== AUFGABEN ==
a - Gib aus dem Text über den Mitgliederschwund der Gewerkschaften wortgetreu den Abschnitt wieder, der mit „Die Gewerkschaften rufen“ beginnt und bis einschließlich „Mitglieder gewinnen kann.“ reicht.
b - Schreib den Text über den Mitgliederschwund der Gewerkschaften ab seinem letzten Satz weiter.

== TEXT ZUR ANALYSE ==
--------------------------------

Die Gewerkschaften rufen das „Projekt Trendwende“ aus. Sie brauchen dringend Nachwuchs

Den Gewerkschaften laufen die Mitglieder davon. Der Trend ist nicht neu, aber so besorgniserregend, dass der DGBChef Michael Sommer das „Projekt Trendwende“ ankündigte. Auch in Berlin und Brandenburg wird in den Vorständen des Deutschen Gewerkschaftsbundes intensiv darüber diskutiert, wie man trotz hoher Arbeitslosigkeit, frustrierender Tarifabschlüsse und interner Konflikte neue Mitglieder gewinnen kann.

--------------------------------

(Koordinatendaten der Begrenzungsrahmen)
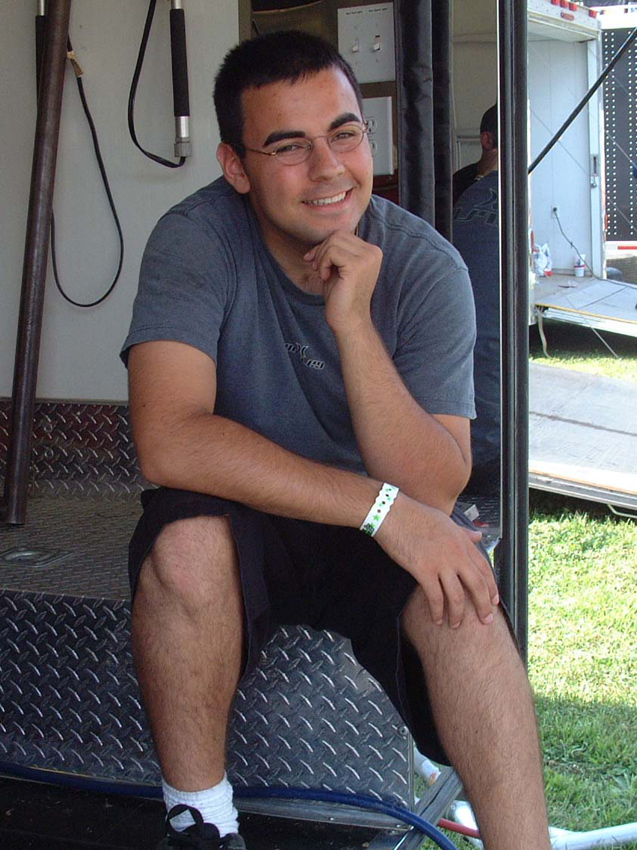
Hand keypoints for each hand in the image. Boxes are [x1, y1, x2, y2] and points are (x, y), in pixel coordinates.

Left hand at [303, 231, 381, 333]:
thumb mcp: (337, 268)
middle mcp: (373, 252)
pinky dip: (323, 263)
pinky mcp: (357, 265)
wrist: (348, 320)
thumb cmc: (341, 296)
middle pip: (338, 234)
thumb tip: (318, 240)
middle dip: (321, 250)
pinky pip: (332, 252)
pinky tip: (325, 277)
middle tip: (315, 268)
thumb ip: (333, 251)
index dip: (325, 246)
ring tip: (322, 274)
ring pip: (333, 241)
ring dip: (321, 257)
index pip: (343, 235)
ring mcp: (367, 258)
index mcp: (372, 252)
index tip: (315, 262)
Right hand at [374, 494, 498, 627]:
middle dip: (483, 606)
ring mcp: (441, 563)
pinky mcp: (423, 570)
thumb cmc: (417, 515)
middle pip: (477, 585)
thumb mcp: (446, 521)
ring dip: (458, 614)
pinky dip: (437, 611)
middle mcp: (456, 554)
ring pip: (457, 596)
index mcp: (463, 542)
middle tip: (485, 621)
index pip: (484, 569)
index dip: (491, 588)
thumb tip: (478, 536)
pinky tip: (437, 619)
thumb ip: (464, 532)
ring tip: (455, 625)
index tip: (494, 602)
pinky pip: (435, 597)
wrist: (394, 514)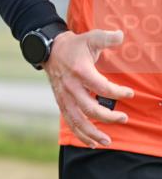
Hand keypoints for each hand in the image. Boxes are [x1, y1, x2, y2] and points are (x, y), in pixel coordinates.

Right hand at [44, 30, 133, 147]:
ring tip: (107, 141)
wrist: (48, 51)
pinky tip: (92, 143)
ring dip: (92, 133)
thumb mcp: (90, 37)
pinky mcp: (61, 102)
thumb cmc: (74, 45)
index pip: (100, 86)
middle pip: (89, 108)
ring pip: (77, 120)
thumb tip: (121, 35)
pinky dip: (80, 134)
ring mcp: (64, 97)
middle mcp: (70, 87)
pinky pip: (70, 122)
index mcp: (79, 71)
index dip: (117, 92)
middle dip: (108, 117)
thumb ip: (106, 38)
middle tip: (124, 118)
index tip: (130, 93)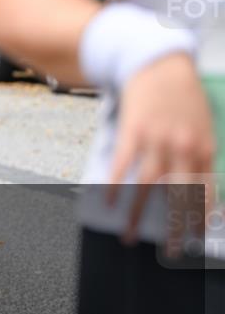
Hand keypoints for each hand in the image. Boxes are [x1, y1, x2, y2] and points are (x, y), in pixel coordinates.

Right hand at [108, 53, 215, 245]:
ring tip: (126, 232)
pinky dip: (114, 185)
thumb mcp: (203, 125)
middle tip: (165, 251)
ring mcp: (156, 140)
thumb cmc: (181, 95)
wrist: (159, 63)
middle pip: (177, 196)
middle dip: (171, 227)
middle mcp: (183, 147)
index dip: (197, 220)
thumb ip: (199, 154)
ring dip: (136, 213)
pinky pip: (122, 165)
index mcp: (205, 148)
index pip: (204, 193)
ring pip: (148, 186)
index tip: (190, 240)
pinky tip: (107, 200)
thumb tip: (194, 186)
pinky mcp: (132, 132)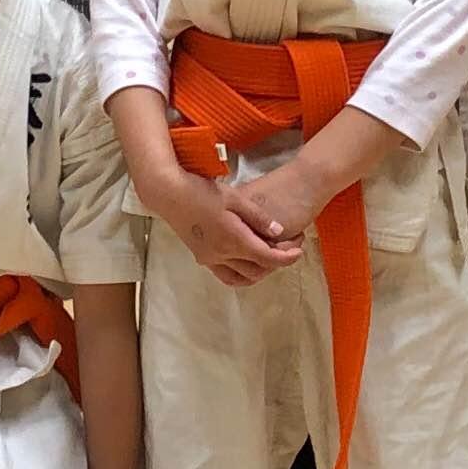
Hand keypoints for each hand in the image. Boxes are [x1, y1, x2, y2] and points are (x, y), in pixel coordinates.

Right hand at [153, 167, 294, 288]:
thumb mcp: (235, 198)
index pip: (268, 258)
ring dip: (259, 271)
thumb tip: (280, 233)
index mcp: (233, 240)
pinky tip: (246, 259)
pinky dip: (241, 273)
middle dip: (276, 262)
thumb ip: (259, 218)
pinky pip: (227, 275)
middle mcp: (222, 255)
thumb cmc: (202, 190)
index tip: (299, 251)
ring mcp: (210, 259)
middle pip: (258, 270)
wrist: (168, 194)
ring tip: (268, 255)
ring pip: (242, 277)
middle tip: (287, 247)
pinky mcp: (201, 257)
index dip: (287, 258)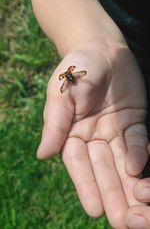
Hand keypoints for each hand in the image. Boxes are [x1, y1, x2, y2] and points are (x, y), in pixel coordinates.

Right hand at [37, 44, 148, 228]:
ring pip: (122, 162)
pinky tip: (139, 168)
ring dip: (130, 185)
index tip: (95, 209)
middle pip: (103, 169)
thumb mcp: (61, 93)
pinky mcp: (134, 120)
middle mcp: (93, 136)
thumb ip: (54, 123)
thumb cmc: (75, 68)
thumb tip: (42, 155)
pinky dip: (139, 153)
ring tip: (138, 211)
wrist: (100, 48)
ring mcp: (114, 130)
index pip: (78, 164)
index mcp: (71, 133)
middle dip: (112, 194)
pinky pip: (137, 140)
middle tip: (122, 221)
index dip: (86, 186)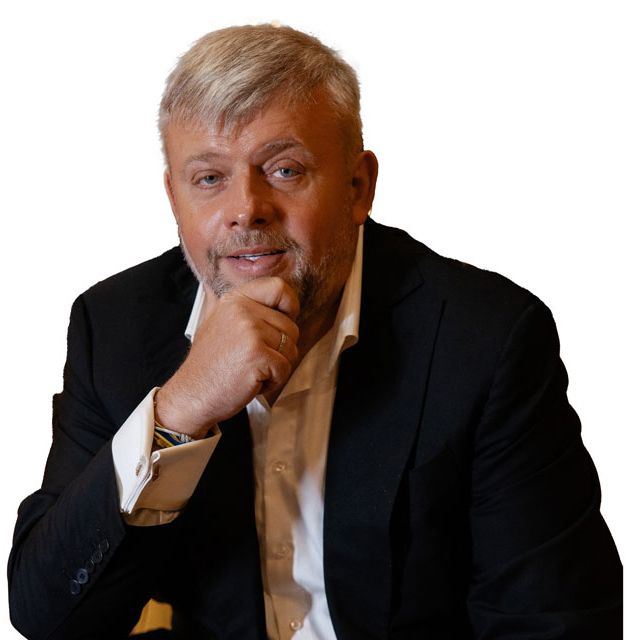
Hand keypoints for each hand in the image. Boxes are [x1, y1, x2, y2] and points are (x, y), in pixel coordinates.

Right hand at [154, 277, 299, 437]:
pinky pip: (285, 368)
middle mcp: (242, 310)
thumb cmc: (211, 366)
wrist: (191, 395)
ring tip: (250, 370)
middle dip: (280, 350)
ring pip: (291, 348)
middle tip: (253, 360)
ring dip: (276, 367)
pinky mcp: (257, 353)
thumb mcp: (224, 324)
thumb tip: (286, 308)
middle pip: (290, 326)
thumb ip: (251, 312)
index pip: (279, 288)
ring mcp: (250, 331)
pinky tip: (251, 381)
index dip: (290, 306)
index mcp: (235, 300)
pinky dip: (273, 381)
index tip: (283, 322)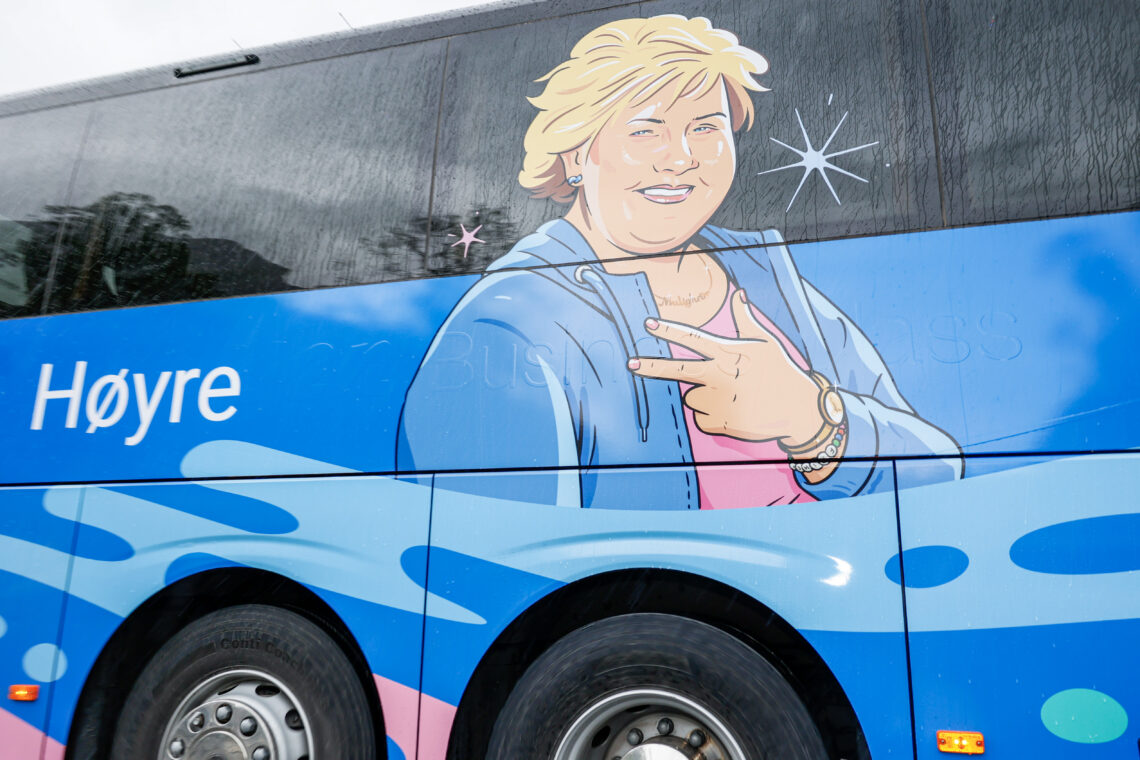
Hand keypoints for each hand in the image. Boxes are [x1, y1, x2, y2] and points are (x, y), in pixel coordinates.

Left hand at [628, 289, 822, 444]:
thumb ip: (745, 320)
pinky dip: (712, 418)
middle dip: (651, 367)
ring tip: (734, 396)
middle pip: (676, 370)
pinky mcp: (720, 423)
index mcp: (728, 353)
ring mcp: (718, 401)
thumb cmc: (782, 371)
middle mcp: (720, 375)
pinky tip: (734, 412)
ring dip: (706, 397)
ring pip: (693, 397)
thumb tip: (739, 295)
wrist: (798, 409)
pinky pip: (701, 419)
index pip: (692, 339)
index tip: (648, 324)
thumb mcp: (765, 341)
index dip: (668, 330)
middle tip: (632, 363)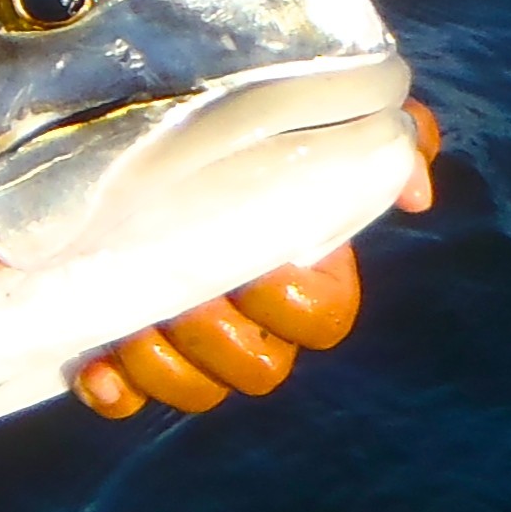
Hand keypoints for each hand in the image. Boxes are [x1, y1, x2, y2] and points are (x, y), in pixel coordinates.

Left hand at [72, 98, 439, 417]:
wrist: (136, 118)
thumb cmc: (237, 129)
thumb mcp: (302, 115)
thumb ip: (384, 136)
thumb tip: (415, 192)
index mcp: (303, 275)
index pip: (320, 320)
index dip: (289, 303)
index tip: (256, 260)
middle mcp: (253, 319)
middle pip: (259, 369)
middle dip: (218, 337)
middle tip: (180, 292)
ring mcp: (190, 339)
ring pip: (196, 391)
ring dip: (164, 366)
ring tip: (127, 322)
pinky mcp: (124, 347)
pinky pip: (129, 396)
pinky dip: (115, 390)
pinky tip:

--------------------------------

== ANTWORTEN PRO AUFGABE ==
a -
Die Gewerkschaften rufen das „Projekt Trendwende“ aus. Sie brauchen dringend Nachwuchs

Den Gewerkschaften laufen die Mitglieder davon. Der Trend ist nicht neu, aber so besorgniserregend, dass der DGBChef Michael Sommer das „Projekt Trendwende“ ankündigte. Auch in Berlin und Brandenburg wird in den Vorständen des Deutschen Gewerkschaftsbundes intensiv darüber diskutiert, wie man trotz hoher Arbeitslosigkeit, frustrierender Tarifabschlüsse und interner Konflikte neue Mitglieder gewinnen kann.

b -
Die Zahlen sind ernüchternd: Anfang der neunziger Jahre hatte der DGB-Landesbezirk Berlin-Brandenburg noch über 950 000 Mitglieder. Inzwischen sind es weniger als 490 000. Davon sind 48 Prozent in der Dienstleistungsgewerkschaft Verdi organisiert. Die Industriegewerkschaften repräsentieren nicht einmal mehr ein Drittel der Mitglieder. Und die Gewerkschaften sind überaltert. Knappe fünf Prozent der organisierten Arbeitnehmer sind „jugendliche Mitglieder“. Wobei einige Gewerkschaften auch 35 Jahre alte Kollegen noch zur Jugend zählen. Immerhin sind 44 Prozent der DGB-Mitglieder in Berlin und Brandenburg weiblich. Damit liegt der Frauenanteil weit über dem Bundesdurchschnitt.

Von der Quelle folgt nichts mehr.